Amran mengatakan dirinya sudah meminta kepada ratusan pabrik kelapa sawit (PKS) untuk menaikkan harga belinya. Pihaknya bahkan meminta langsung kepada Kepolisian RI untuk mengawal arahan tersebut kepada seluruh PKS. Sampai saat ini masih tersisa 130 dari 1.900 perusahaan di sektor sawit yang belum melakukan penyesuaian harga TBS. Angka itu turun signifikan dibandingkan pekan lalu yang mencapai 274 perusahaan. “Tapi kami sampaikan yang 274 kami langsung pada hari itu juga kami mengirim surat ke Pak Kapolri bahwa ini harus ditindaklanjuti dan langsung tembusan Kapolda di wilayah masing-masing dan Ditkrimsus ditindaklanjuti,” ungkap Amran.
Mengapa dan Dampak
Amran menjelaskan bahwa anomali harga TBS ini sangat berdampak pada petani plasma sawit. Menurutnya, ada 15 juta petani plasma dengan seluruh keluarganya yang diperkirakan mencapai 30 juta orang yang bergantung hidupnya pada penjualan hasil bumi kelapa sawit. “Nah ini kami minta jangan bermain-main, jangan korbankan rakyat. Ada petani plasma itu 15 juta dengan seluruh keluarganya diperkirakan 30 juta. Kita harus, Bapak Presiden arahkan berpihak pada petani-petani plasma sawit,” kata Amran. Dia juga menjamin aturan ekspor satu pintu lewat BUMN PT DSI tidak akan mengganggu harga TBS. “Tapi kami yakin satu minggu ke depan itu sudah pulih kembali dan insyaallah ke depan dengan satu pintu ini harga TBS ke depan lebih baik,” ujar Amran.
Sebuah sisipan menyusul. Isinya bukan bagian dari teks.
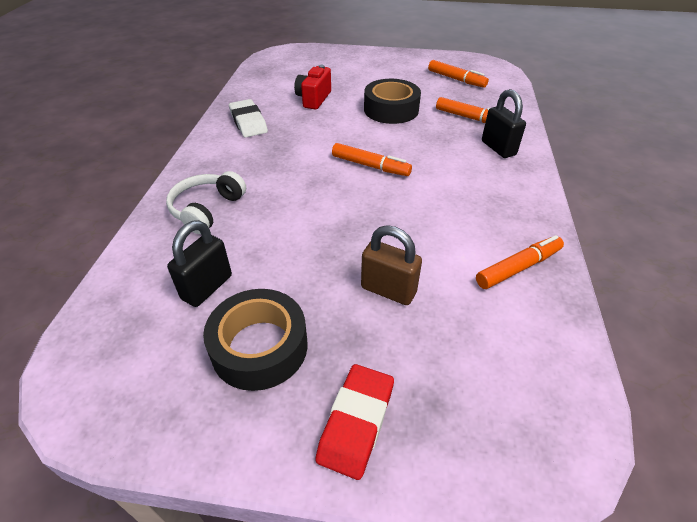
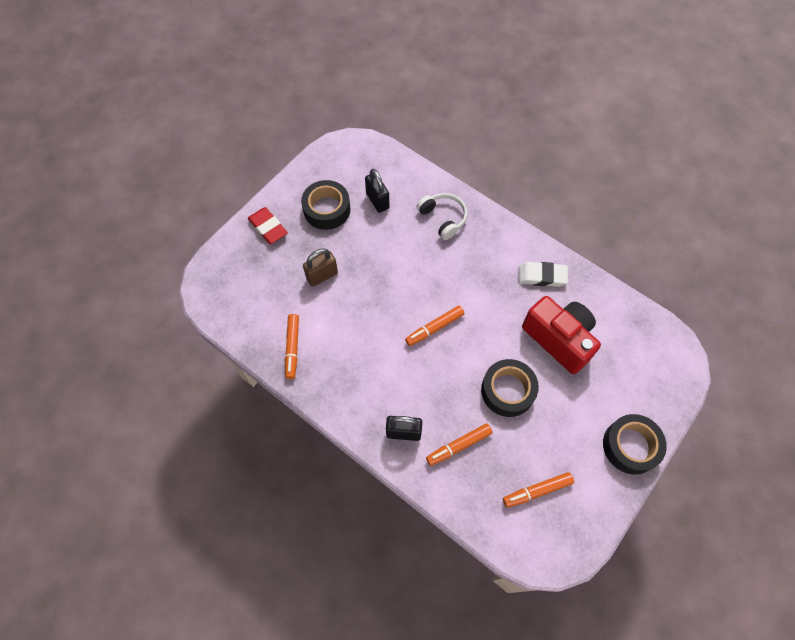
camera: 120 degrees right, 20 degrees up
(313, 99) = (559, 339): red camera -> red camera, size x1.73
(376, 56) = (630, 446): none -> black tape

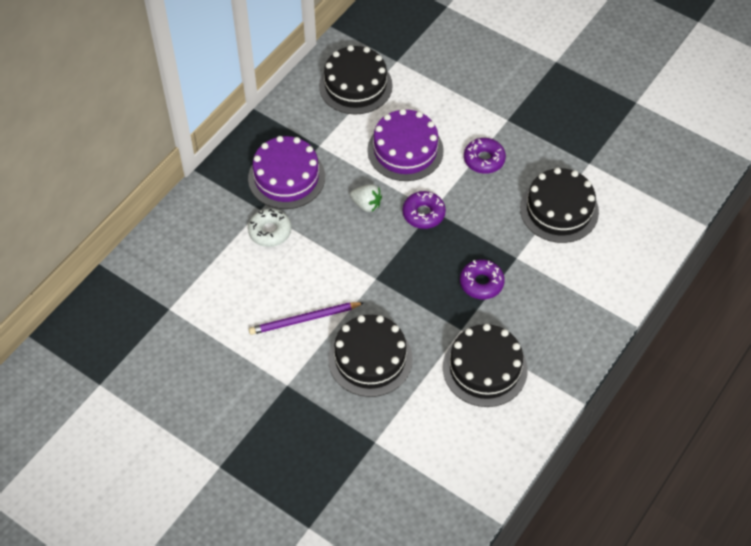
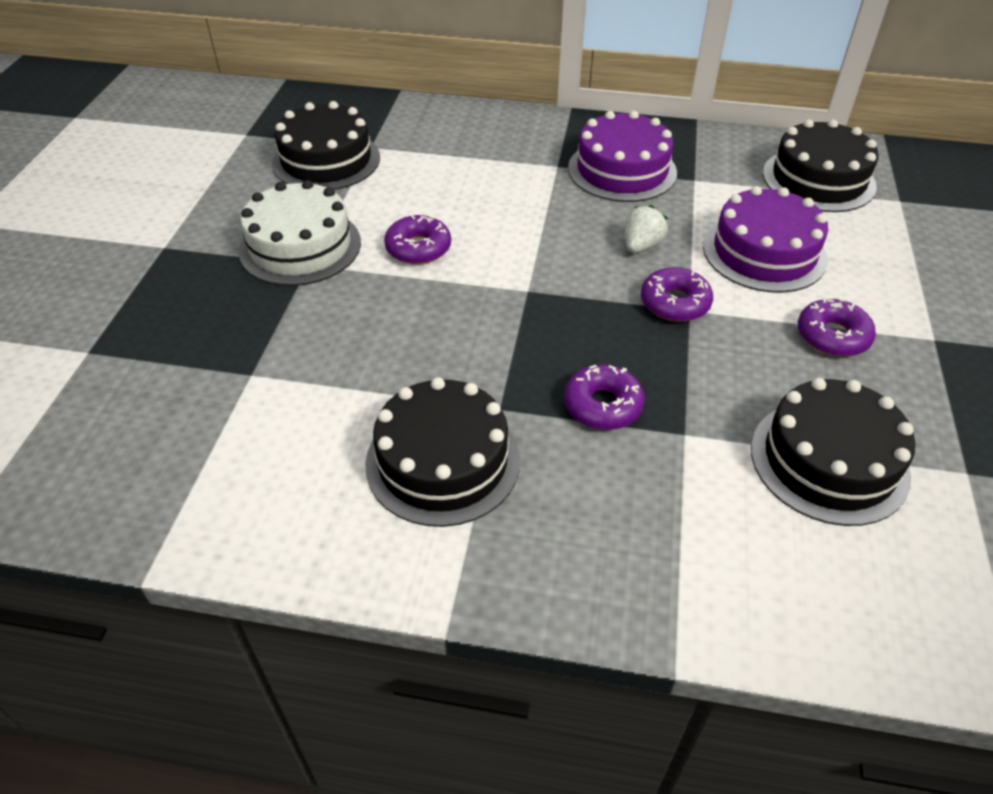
camera: 65 degrees right, 10 degrees down
(265, 385) = (300, 246): none -> white cake
(270, 231) = (531, 182): white donut -> none
(304, 319) = (418, 248): purple pencil -> purple donut
(366, 204) = (641, 245): white strawberry -> white strawberry turned 150 degrees counterclockwise
(370, 359) = (390, 326): black cake -> black cake (326, 160)

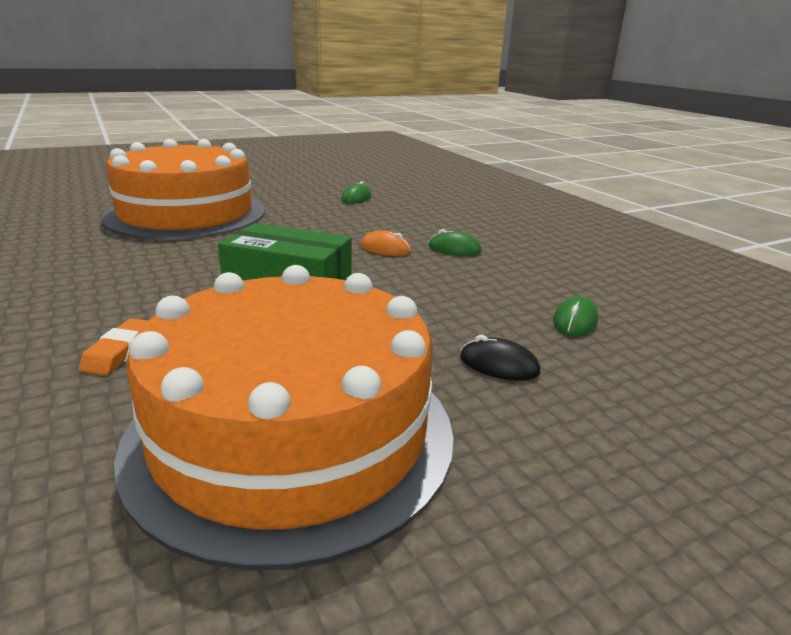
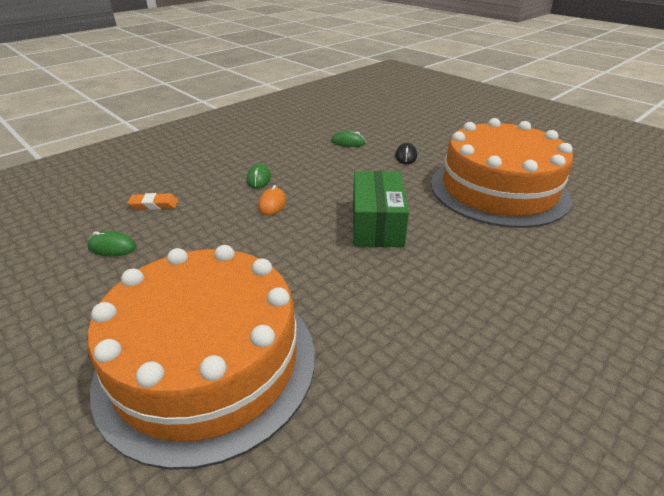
camera: 105 degrees left, 10 degrees up
(120, 352) = (499, 258): orange eraser -> orange eraser (154, 205)

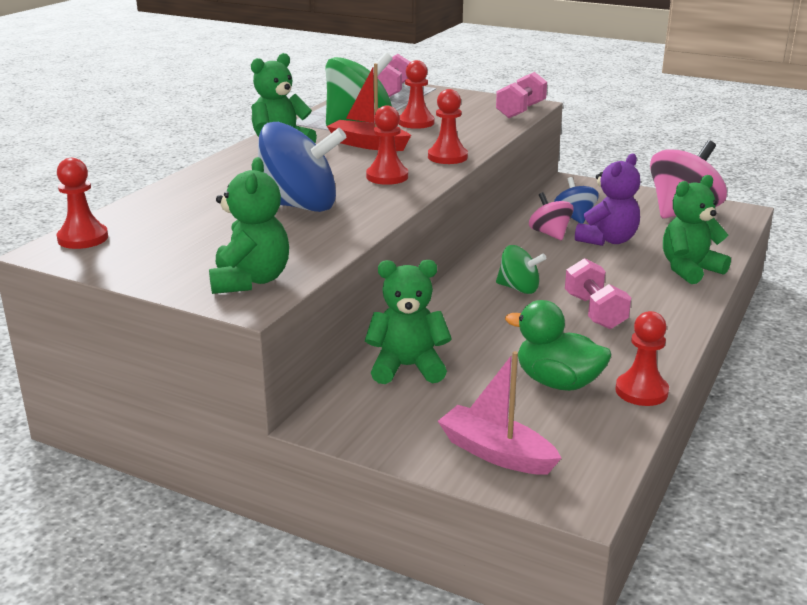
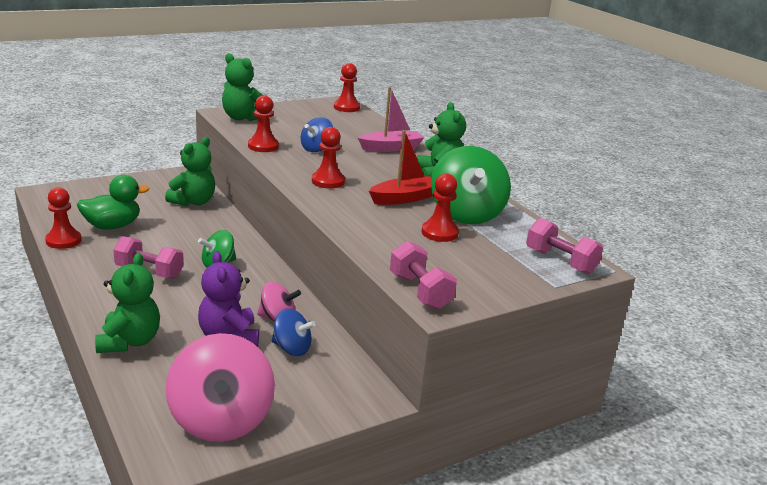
camera: 120 degrees right, 0 degrees up
(299, 206) = (316, 149): blue spinning top -> blue spinning top, size x0.54
(447, 157) = (337, 211): red pawn -> red pawn (263, 146)
(496, 453) = (98, 191): pink boat -> pink boat (391, 148)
Jalan Panjang yang Masih Harus Ditempuh
Amran mengaku sudah lapor kepada Presiden Prabowo Subianto mengenai anomali harga TBS kelapa sawit. Dia berharap Polri dapat mengusut tuntas kasus ini dan memastikan harga TBS kembali pulih. “Dengan surat itu, tinggal 100 lebih yang belum menaikkan harga TBS,” lanjutnya menjelaskan. Dia juga mengultimatum agar PKS di Indonesia tidak memainkan harga TBS, sebab banyak petani plasma yang bergantung hidupnya pada penjualan hasil bumi kelapa sawit.